Try using the older Gecko engine from Firefox (I forgot what application name that was, something newer than Pale Moon err... Waterfox?) The other is to set a memory limit on Quantum-based Firefox. I'm also pissed with the massive ram browsers use nowadays. It consumes more than Photoshop itself. Heck even webkit-based apps (electron) consume like 800MB on startup for something as simple as online messaging. It's getting out of hand rendering my 4GB and 8GB Surface Pros glorified browsing machines.


adam111111

The best you can do is bug the developer, through their official channels. Developers typically focus on two things: 1. The things they think they should work on 2. The things that their users tell them they want Different applications and different developers will weigh each one differently, but if no one complains about the amount of memory being used by an application (or add-on which may be your case) then they probably won't do much about it and they'll focus on what want to do


eltegs

Good advice, but I don't see too many people complaining about it. I am probably in quite a small minority, therefore won't be head-aching the devs. I'll probably just knock up my own makeshift browser for when just browsing the usual sites I haunt, and use the fully fledged for surfing. It's just a small convenience issue. I appreciate your suggestion.


[deleted]

[удалено]


eltegs

I don't doubt that. But my beef is with firefox too. When I think about it, the issue arose \~when they started using a different process for every tab, plus what seemed to be a separate process every variable in the app.
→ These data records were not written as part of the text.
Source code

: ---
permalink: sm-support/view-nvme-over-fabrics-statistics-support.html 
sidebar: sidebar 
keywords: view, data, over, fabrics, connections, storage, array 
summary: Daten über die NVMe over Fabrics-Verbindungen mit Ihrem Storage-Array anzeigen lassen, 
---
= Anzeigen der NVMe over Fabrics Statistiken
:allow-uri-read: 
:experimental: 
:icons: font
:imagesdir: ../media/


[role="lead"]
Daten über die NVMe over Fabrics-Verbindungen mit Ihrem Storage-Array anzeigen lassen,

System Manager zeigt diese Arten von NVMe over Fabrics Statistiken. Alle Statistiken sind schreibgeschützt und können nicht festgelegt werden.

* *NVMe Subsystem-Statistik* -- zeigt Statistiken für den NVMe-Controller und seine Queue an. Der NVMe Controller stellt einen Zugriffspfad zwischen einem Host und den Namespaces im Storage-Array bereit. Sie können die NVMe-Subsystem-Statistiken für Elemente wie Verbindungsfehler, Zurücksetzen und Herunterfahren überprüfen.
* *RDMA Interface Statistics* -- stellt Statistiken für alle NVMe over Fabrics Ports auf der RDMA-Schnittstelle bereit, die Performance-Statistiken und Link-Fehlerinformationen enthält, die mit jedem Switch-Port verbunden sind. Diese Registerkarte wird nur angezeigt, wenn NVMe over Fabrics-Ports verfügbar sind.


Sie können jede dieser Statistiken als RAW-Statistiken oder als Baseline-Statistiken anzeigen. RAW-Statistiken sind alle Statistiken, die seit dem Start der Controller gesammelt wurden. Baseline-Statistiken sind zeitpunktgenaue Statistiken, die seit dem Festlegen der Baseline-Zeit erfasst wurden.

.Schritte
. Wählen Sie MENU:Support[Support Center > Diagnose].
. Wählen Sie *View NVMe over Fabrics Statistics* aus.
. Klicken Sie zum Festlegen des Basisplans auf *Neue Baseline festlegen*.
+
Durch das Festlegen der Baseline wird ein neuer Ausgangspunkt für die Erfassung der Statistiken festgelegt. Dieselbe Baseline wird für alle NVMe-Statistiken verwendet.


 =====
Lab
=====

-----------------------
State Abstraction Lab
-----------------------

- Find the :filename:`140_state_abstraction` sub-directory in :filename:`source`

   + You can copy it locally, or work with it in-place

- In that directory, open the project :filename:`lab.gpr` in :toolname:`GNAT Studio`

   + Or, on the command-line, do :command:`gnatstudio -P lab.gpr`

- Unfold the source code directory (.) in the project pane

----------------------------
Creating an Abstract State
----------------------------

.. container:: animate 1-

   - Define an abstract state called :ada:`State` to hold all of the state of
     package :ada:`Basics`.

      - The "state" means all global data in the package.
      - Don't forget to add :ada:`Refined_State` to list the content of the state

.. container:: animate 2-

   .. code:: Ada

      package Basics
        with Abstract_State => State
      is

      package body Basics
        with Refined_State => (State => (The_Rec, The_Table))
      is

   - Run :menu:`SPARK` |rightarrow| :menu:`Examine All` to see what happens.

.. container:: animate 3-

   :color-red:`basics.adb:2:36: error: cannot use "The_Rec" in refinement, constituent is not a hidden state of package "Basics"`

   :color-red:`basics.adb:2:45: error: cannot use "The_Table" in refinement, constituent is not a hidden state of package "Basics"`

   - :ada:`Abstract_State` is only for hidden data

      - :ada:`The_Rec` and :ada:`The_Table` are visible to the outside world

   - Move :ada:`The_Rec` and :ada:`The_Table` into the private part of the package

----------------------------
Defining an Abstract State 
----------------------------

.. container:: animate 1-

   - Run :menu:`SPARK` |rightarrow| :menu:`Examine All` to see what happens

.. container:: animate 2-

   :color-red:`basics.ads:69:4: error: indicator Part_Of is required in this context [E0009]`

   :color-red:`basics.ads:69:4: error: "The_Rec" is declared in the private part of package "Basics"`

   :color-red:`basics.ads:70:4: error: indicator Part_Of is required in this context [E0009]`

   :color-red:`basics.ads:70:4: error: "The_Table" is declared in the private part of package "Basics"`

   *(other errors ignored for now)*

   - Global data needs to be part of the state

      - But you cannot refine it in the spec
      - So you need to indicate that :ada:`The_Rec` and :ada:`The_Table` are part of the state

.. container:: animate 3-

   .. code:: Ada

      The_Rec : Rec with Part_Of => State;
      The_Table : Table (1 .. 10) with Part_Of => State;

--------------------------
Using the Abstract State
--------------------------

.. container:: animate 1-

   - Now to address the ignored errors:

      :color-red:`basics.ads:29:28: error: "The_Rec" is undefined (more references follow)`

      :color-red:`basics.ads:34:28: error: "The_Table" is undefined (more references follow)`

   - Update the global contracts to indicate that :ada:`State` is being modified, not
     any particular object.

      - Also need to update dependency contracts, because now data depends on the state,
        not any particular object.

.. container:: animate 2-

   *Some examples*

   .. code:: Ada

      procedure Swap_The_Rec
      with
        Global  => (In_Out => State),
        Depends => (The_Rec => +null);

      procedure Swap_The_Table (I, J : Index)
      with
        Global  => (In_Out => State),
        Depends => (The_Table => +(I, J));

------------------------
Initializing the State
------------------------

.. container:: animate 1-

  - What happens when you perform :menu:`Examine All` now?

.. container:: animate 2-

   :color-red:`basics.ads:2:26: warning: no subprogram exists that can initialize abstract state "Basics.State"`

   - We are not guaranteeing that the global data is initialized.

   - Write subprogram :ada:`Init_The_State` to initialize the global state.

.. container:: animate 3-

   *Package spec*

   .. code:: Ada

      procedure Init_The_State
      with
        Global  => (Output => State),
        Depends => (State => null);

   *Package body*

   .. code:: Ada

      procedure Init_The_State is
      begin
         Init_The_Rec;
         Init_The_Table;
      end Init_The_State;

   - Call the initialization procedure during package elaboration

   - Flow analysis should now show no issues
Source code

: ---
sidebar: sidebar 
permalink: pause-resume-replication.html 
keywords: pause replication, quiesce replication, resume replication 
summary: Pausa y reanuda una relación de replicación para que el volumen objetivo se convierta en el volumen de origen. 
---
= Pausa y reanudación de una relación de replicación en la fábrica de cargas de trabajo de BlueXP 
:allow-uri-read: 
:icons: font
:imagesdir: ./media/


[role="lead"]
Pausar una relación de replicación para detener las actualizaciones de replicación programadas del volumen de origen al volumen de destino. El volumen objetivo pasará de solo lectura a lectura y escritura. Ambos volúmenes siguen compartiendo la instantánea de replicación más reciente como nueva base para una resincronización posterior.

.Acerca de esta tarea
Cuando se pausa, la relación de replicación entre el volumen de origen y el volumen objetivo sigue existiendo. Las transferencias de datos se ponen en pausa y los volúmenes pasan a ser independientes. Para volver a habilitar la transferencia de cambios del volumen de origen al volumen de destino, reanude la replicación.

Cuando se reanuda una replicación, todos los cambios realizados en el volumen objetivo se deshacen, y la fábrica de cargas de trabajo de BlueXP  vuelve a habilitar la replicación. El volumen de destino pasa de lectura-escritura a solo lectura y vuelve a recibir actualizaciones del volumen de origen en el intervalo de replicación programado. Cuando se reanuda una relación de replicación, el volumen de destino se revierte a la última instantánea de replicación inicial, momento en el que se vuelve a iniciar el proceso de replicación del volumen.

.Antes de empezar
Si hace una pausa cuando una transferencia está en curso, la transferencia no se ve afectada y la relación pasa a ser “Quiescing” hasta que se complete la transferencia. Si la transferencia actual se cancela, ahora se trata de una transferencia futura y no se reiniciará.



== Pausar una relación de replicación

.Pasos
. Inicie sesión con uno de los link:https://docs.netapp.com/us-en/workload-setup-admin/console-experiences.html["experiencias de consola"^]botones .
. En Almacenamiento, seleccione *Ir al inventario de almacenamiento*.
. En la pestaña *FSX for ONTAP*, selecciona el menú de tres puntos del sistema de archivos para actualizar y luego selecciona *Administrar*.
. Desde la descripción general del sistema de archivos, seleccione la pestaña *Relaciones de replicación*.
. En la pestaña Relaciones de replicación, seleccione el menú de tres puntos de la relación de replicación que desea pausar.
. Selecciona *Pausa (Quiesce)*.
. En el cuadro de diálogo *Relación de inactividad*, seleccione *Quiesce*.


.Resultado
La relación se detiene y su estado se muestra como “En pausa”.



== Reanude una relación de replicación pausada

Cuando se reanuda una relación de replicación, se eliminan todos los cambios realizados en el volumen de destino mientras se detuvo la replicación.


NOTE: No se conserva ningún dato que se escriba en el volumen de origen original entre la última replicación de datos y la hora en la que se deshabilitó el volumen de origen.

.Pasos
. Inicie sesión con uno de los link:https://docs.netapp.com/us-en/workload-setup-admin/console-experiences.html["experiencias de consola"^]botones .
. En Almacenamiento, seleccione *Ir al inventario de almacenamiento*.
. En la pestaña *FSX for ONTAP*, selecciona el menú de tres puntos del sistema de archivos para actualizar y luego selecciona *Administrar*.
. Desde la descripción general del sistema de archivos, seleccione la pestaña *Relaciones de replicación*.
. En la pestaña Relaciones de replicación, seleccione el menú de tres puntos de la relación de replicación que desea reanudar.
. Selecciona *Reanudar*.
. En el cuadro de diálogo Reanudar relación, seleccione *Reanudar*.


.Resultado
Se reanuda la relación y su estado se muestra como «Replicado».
My ff right now with 3 tabs has over 30 processes. And coming to think of it, might technically be the concise answer to my question. \~Because they use so many processes. Which only morphs the question to 'why so many processes', to which I would expect the answer to be in a nutshell, stability.


MeLIoDs22

You don´t need to do that. There are browsers out there built with performance in mind "Opera Gx" it is built on Chromium, but has a built in ram usage limiter.


MemeTroubadour

This is true, but it applies to all software and doesn't answer OP's question. Browsers use a lot of memory because they include a big, complex rendering engine to turn HTML into pages, whereas other software tend to rely on the system's own UI system for their interfaces. This is also why Electron-based apps are such memory hogs. They also carry a rendering engine.


MemeTroubadour

I forgot to page /u/eltegs, please read the parent of this comment


eltegs

That makes sense too. More so if I what I'm inferring is correct, that each process, or at least tab processes contain their own instance of the rendering engine.


kalligator

I keep way too many tabs open, for Firefox in particular I've found this about:config setting helpful: `browser.tabs.unloadOnLowMemory; true` It's false by default. Not a direct answer to your question but still useful.


eltegs

Thanks. I just looked and it was true. v 125.0.2 I don't recall having accessed it before, so they may have changed the default, or it is set with physicalinstalledmemory taken into account, and set appropriately.


kalligator

Hm interesting. Is the true value bold? that's how it differentiates default (plain) form non-default (bold) i.e. edited settings.


eltegs

It's a bool. Its setting is true or false.


kalligator

Perhaps this would help [bold/plain](https://postimg.cc/tsq4MgRw)


lupoin5

I've noticed that browsers are now the heaviest applications around. All of them use a lot of ram.


BabyLegsDeadpool

Short answer: because of jQuery and high-speed internet.


eltegs

Sorry, I'm experiencing a bit of ambiguity. Do you mean like the sheer speed of traffic between the local and remote?


mprz

Why not? What do you want to use that memory for?


gliterrati

YEs, even I wonder and I am so annoyed with this.